Public health care has always been in the focus of the debate among patent experts as important public interest. The case at hand though has shown that even for drugs against severe illnesses a compulsory patent license cannot easily be obtained. Against the background of the severe encroachment of the patent owner’s fundamental right to property this is well justified. The Federal Patent Court’s decisive criterion for granting a compulsory license was the need of certain HIV patient groups for a treatment with “Isentress”. A change of medication would according to the court’s findings be accompanied by the potentially severe risk of adverse effects or unwanted interdependencies with other drugs and a loss of therapy quality. In particular for infants, children under 12, pregnant women, people who need prophylactic treatment because of the risk of infection and patients who are already treated with “Isentress” and a substitution with alternative drugs was regarded as not possible by the court. This was not to be accepted, also with regards to the potential infection risk for the rest of the population.

FCJ upholds decision   

In its decision on Shionogi’s appeal the FCJ upholds the provisional compulsory patent license. The FCJ thereby approves the two main reasons given in the Federal Patent Court’s decision: Because the European patent’s validity is still subject to opposition proceeding, a onetime payment is a sufficient offer for obtaining permission to use the patented invention. Further, a public interest has to be seen with regards to special patient groups for which no equivalent substitute drug is on the market. Thus, according to the FCJ, a compulsory license is in the interest of public health care.  

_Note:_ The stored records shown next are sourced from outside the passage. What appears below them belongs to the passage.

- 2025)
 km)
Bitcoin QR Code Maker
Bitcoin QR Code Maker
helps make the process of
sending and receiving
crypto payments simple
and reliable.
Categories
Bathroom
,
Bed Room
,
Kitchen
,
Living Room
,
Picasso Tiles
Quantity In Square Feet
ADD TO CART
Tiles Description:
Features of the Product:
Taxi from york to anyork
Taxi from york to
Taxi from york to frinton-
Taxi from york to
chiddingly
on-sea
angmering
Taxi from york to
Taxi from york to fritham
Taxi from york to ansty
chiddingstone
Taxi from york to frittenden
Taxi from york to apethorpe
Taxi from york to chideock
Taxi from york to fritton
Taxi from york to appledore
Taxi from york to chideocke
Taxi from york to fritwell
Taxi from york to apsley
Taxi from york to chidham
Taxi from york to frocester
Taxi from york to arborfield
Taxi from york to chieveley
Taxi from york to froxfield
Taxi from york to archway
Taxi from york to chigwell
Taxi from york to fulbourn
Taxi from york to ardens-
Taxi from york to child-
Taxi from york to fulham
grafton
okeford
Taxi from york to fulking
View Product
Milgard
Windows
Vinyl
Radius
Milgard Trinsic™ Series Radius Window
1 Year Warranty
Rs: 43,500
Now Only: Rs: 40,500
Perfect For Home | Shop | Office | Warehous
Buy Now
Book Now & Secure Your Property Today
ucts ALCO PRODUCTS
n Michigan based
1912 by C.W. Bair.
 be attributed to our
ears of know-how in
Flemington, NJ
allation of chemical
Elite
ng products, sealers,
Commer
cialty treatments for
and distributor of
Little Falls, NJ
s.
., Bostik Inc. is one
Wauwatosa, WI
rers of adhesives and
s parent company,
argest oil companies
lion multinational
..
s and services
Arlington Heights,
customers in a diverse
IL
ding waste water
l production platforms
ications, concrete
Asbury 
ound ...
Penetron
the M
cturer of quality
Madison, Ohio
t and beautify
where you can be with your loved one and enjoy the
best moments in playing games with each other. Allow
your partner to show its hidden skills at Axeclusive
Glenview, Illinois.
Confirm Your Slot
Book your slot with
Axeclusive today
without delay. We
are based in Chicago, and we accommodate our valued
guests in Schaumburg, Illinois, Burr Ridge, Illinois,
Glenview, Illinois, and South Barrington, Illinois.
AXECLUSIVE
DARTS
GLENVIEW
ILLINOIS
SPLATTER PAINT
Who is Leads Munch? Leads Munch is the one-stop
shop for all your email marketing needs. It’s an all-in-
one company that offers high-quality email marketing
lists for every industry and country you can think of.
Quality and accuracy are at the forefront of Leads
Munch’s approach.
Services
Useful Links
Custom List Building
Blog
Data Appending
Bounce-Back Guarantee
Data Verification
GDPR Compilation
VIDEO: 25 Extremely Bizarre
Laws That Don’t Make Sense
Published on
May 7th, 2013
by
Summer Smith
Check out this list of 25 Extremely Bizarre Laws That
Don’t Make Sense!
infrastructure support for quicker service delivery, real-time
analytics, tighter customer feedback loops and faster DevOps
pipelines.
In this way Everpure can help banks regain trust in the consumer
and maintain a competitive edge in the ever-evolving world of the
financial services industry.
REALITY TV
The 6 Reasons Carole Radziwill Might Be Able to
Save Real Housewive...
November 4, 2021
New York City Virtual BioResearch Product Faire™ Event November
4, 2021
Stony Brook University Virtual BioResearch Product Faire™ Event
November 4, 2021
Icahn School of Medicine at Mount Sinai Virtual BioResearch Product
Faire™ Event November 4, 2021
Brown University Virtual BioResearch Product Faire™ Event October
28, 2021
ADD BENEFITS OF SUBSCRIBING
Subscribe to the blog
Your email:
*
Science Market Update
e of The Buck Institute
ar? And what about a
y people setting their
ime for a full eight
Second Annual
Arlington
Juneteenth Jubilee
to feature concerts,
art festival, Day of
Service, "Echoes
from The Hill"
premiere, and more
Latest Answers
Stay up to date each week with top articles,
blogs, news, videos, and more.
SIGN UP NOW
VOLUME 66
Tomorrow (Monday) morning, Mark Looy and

Special relevance for pharmaceutical patents

Compulsory patent licenses are not by coincidence predominantly discussed for the field of pharmaceutical patents. The protection of public health care is rightfully regarded as important reason constituting an important public interest. It has played in important role justifying compulsory patent licenses throughout various jurisdictions all over the world. Both decisions however emphasize that for the concrete case such severe public interest has to be demonstrated and proven by the applicant in order to obtain a compulsory license. Granting a compulsory license for other (phony) reasons such as the protection of domestic economic like decisions e.g. from India and legislation in other emerging countries suggest has therefore not been accepted by German courts. Their strict test for what constitutes a public interest effectively bars such attempts.

The FCJ’s recent decision will nonetheless have impact for future license negotiations in the pharmaceutical sector. Well advised patent owners will take into account the risk of a compulsory patent licenses where imminent in licensing negotiations. For license seekers the recent decisions have shown that the option of obtaining a compulsory license is not merely an empty threat. Under special circumstances it can be an efficient instrument to receive licenses for crucial patents.